■ ABOUT THIS EXERCISE:
Would you count the lines in the entries below that contain "vyučování"? Reply with the number only.

■ MATERIAL SUPPLIED:
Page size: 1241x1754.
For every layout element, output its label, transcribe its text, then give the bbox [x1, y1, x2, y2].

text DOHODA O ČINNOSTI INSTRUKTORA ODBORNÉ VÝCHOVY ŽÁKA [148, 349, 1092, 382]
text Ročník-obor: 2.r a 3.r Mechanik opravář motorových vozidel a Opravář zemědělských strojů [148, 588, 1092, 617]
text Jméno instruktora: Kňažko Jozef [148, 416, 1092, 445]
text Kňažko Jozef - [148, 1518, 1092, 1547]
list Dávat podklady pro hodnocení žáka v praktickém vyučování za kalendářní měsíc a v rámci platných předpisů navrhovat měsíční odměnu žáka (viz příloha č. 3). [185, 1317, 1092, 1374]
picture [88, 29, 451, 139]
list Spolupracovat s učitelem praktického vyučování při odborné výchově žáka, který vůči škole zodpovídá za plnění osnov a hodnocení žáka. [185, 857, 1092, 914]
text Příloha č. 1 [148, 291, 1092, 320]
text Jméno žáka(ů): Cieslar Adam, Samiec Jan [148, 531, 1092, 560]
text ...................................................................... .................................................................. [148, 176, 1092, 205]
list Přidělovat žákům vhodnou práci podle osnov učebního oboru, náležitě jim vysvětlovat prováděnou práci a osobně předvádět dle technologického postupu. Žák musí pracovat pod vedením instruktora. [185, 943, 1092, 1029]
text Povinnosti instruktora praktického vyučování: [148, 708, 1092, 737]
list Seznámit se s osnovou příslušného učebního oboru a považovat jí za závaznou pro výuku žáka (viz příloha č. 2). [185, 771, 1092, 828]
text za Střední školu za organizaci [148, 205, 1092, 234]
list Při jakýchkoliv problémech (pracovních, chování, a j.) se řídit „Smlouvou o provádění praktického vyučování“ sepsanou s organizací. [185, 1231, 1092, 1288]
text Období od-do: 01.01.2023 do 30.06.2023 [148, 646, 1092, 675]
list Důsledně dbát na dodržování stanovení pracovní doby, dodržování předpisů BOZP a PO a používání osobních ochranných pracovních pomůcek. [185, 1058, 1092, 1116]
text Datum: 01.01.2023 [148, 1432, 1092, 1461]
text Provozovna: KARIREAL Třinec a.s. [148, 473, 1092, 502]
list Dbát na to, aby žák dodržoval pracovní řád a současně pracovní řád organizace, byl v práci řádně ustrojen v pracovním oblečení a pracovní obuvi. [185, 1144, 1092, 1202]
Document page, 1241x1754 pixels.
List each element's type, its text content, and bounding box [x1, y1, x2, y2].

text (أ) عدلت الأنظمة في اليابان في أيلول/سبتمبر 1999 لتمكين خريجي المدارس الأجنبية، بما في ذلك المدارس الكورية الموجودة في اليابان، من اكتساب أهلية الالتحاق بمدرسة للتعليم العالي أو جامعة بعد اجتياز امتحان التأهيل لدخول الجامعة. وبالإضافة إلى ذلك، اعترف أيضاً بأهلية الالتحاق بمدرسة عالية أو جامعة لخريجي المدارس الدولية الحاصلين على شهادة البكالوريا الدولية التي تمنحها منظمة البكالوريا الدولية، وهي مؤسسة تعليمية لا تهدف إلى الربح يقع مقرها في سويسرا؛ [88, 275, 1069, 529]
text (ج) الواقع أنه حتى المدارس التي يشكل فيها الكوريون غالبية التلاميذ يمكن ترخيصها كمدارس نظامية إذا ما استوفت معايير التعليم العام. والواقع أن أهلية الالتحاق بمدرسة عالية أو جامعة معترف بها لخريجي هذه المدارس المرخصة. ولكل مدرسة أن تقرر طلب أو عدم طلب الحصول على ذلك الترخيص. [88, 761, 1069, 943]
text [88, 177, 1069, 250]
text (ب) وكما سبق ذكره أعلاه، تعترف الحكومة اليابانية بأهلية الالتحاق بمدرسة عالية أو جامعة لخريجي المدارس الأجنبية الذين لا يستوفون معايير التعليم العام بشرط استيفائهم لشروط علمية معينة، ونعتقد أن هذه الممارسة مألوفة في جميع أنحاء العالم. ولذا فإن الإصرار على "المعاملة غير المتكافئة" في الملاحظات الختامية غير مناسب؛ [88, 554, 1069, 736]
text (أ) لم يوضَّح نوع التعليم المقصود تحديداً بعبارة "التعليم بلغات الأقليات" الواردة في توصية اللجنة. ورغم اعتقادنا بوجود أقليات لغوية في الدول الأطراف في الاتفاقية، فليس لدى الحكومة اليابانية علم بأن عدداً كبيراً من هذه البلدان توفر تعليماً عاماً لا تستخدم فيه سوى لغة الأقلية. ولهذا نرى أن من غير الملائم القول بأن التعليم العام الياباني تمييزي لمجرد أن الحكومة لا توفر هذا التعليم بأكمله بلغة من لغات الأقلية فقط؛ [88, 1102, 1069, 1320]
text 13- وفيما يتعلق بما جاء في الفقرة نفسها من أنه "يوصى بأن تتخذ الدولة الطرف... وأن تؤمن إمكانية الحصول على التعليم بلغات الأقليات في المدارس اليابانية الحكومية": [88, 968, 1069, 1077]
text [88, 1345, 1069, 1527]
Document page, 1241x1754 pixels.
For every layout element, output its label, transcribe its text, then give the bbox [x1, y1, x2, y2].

■ SOLUTION:
4